** Text follows **

Preparing an Allotment for Winter - Black Membrane or Green Manure?
By Ray Richardson
As winter approaches and you have harvested all the crops and have some bare patches, what can you do to stop weeds and make your Spring workload easier. You have several choices:
1) Weed Membrane
A black woven membrane that covers the plot and once anchored down will exclude light and let water and air through to the soil. This covering will stop all weed seeds germinating over the winter period. The membrane is very tough and usually UV light resistant and can be used over and over again. In spring it will absorb heat and pass it onto the soil thus warming up the bed ready to plant spring crops, no weeds to remove so a fast start to the season.
You could also dig in some manure before covering with membrane to enrich your soil over the winter period.
2) Black Plastic Sheeting
Works in exactly the same way as the weed membrane but black plastic sheet will not allow water through. It is ideal if you are in a heavy rainfall area and the rain leaches the nutrients from your soil over the winter period. Black Plastic sheet can be purchased in several thicknesses depending on how tough you need it. For most allotment purposes 125 micron(mu) or 500gauge thickness is ideal.
It can be pegged down with either steel or plastic pegs every 1.5meters or weighed down with soil or bricks around the edges
3) Green Manure or Cover Crops
On an allotment green manure or cover crop is primarily grown to add nutrients and organic matter to the soil. Typically, a green manure crop is grown for a specific period of time, and then ploughed into the soil while green or shortly after flowering. Green manure crops are commonly associated with annual cropping systems that want to remian sustainable. It is also an alternative to the fallow cycle of crop rotation, which left the soil unplanted or 'fallow' to allow soils to recover.

** End of Text **
** Input data follows **

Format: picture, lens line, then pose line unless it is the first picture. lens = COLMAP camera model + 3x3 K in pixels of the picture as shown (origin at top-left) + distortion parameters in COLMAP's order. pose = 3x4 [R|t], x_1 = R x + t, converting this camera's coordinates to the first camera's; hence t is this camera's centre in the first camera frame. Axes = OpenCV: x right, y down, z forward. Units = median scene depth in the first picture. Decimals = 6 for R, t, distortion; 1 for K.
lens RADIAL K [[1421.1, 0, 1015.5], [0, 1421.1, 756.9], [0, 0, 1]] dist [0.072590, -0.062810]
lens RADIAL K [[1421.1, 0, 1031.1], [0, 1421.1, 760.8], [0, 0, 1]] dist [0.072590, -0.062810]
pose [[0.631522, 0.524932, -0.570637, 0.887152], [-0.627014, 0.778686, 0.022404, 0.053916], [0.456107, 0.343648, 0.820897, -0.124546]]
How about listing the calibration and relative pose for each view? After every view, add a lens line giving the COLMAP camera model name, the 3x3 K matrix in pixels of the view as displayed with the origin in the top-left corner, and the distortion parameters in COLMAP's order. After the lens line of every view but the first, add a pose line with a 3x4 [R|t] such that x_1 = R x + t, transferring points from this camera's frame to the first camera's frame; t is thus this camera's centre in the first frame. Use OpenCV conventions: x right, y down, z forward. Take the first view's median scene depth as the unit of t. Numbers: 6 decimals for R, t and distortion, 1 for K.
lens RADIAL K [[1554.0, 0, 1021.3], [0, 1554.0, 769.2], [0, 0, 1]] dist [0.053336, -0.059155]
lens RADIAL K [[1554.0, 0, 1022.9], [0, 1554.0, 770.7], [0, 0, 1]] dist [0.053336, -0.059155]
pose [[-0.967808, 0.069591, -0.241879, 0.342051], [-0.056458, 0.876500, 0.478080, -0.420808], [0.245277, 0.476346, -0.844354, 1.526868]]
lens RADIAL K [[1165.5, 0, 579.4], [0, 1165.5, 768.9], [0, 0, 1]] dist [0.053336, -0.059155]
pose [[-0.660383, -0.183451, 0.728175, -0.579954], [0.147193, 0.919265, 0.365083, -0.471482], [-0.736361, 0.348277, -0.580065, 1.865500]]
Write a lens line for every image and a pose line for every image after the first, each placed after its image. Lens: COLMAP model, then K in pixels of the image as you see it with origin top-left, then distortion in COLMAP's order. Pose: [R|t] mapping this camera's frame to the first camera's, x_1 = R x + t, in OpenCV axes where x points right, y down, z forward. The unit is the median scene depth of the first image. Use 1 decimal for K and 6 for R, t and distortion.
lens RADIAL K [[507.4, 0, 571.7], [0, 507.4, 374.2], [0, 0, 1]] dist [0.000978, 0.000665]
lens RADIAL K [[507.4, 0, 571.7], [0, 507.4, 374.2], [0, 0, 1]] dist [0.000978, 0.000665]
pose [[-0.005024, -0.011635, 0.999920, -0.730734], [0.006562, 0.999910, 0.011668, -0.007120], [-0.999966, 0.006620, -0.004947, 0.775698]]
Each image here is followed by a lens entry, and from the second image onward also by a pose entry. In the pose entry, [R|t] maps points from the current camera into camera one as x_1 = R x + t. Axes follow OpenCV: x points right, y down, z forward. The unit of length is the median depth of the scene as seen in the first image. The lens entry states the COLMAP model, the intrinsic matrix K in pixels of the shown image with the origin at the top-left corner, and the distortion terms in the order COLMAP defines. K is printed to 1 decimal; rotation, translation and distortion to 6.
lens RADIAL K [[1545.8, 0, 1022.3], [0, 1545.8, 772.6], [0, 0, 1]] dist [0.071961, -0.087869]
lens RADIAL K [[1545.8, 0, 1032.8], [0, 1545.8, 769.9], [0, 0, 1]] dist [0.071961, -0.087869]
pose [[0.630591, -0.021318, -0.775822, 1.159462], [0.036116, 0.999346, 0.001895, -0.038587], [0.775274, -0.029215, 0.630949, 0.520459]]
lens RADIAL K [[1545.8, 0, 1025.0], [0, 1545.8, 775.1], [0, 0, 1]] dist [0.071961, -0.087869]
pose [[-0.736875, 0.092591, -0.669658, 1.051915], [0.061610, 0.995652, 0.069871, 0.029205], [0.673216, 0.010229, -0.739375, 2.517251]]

** End of Input data **

### Problems and tasks
1. In the allotment winter preparation text, what thickness of black plastic sheet is ideal for most allotment purposes?
2. From the allotment text, output the passage starting at "Preparing an Allotment" and ending at "enrich your soil over the winter period.".
3. Pick up the text on preparing an allotment for winter from where it stops and continue it.
These records are separate from the allotment text.

### Answers for the tasks
1. 125 micron (mu) or 500 gauge thickness.

2.
Preparing an Allotment for Winter - Black Membrane or Green Manure?
By Ray Richardson
As winter approaches and you have harvested all the crops and have some bare patches, what can you do to stop weeds and make your Spring workload easier. You have several choices:
1) Weed Membrane
A black woven membrane that covers the plot and once anchored down will exclude light and let water and air through to the soil. This covering will stop all weed seeds germinating over the winter period. The membrane is very tough and usually UV light resistant and can be used over and over again. In spring it will absorb heat and pass it onto the soil thus warming up the bed ready to plant spring crops, no weeds to remove so a fast start to the season.
You could also dig in some manure before covering with membrane to enrich your soil over the winter period.

3.
Green cover crops can include legumes such as cowpeas, soybeans, annual sweet clover, vetch, sesbania, and velvet beans, as well as non-leguminous crops such as sudangrass, millet, sorghum, and buckwheat.
Leguminous plants are often used as manure crops for their nitrogen fixing capabilities, while non-leguminous crops can be used primarily for weed suppression and addition of biomass to the soil. Green manures usually perform multiple functions, that include soil improvement and soil protection:
Leguminous manures such as clover and vetch contain nitrogen-fixing symbiotic bacteria in root nodules that fix atmospheric nitrogen in a form that plants can use.
Green manures also increase the percentage of organic matter (biomass) in the soil, thus improving water retention, aeration, and other good soil characteristics.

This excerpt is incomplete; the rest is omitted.